[[ Data section open ]]

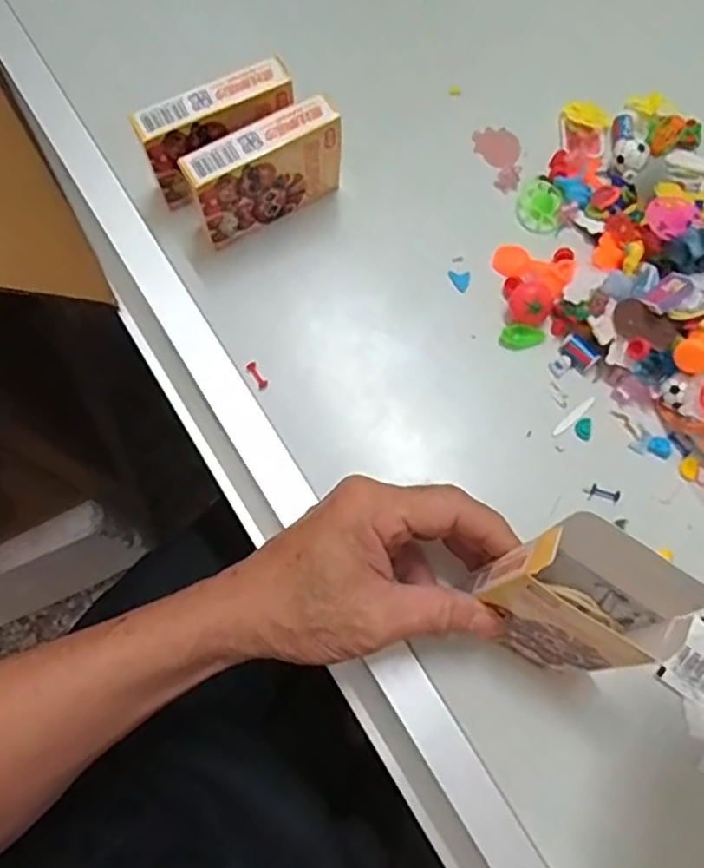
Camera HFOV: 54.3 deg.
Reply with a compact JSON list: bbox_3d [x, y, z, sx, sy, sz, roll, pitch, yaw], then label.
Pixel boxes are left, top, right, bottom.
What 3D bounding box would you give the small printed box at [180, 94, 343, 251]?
[{"bbox_3d":[-0.050,-0.151,0.405,0.089,0.069,0.020,-30,77,-9],"label":"small printed box"}]

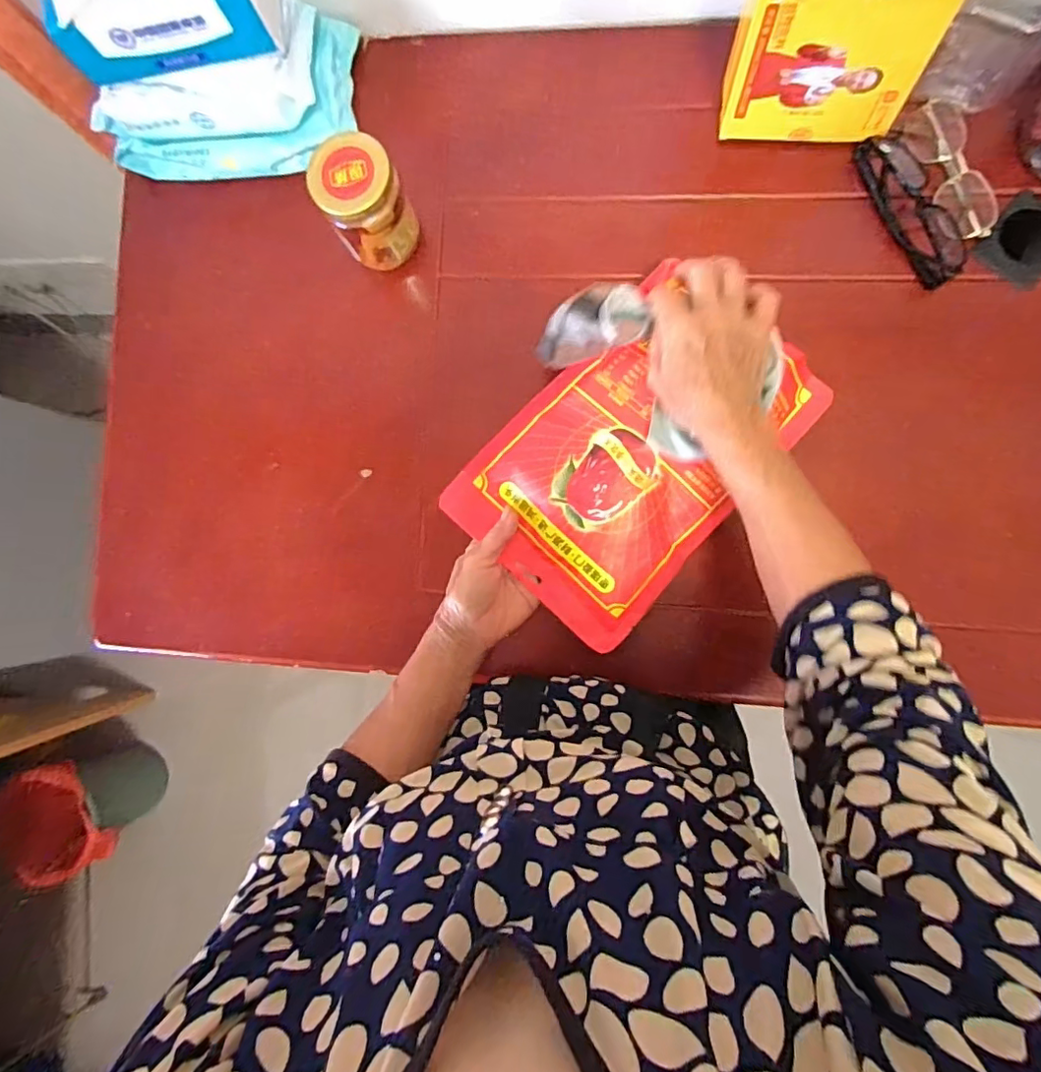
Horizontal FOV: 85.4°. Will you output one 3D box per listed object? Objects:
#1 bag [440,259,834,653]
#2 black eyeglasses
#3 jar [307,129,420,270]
[{"bbox_3d":[0.086,-0.067,0.457,0.185,0.034,0.270,41,93,6],"label":"bag"},{"bbox_3d":[0.325,-0.271,0.466,0.043,0.022,0.134,-25,86,5],"label":"black eyeglasses"},{"bbox_3d":[-0.128,-0.275,0.467,0.063,0.078,0.067,0,88,6],"label":"jar"}]

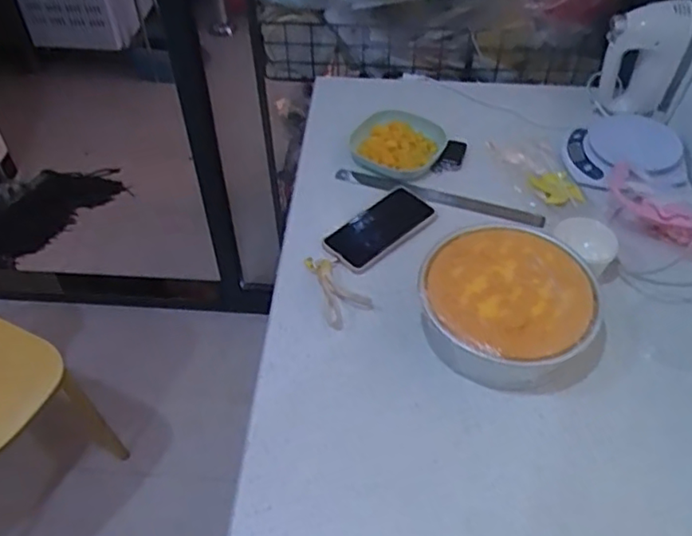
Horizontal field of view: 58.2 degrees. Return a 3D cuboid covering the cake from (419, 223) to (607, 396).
[{"bbox_3d":[0.200,0.045,0.782,0.207,0.088,0.221,0,49,0],"label":"cake"}]

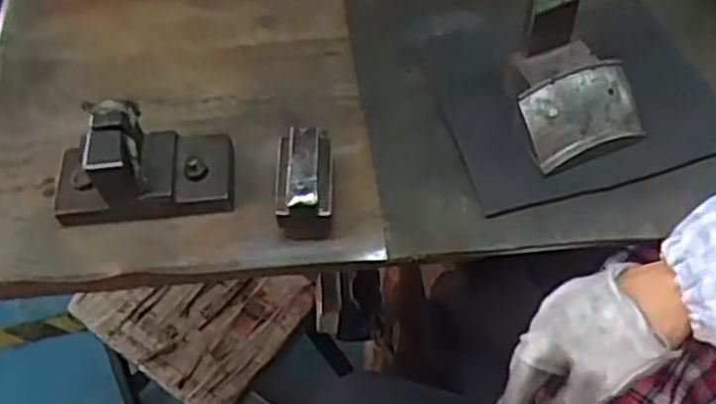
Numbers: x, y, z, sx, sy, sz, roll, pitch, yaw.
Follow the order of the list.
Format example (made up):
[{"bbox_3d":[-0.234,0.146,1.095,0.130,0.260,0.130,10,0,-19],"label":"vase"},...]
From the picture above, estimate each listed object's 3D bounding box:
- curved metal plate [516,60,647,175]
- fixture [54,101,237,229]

[[ Data section closed ]]

Your assignment: Which lines above include the word "object"? Return each one.

Result for this task:
Horizontal FOV: 85.4°. Will you output one 3D box per listed object? Objects:
From the picture above, estimate each listed object's 3D bounding box:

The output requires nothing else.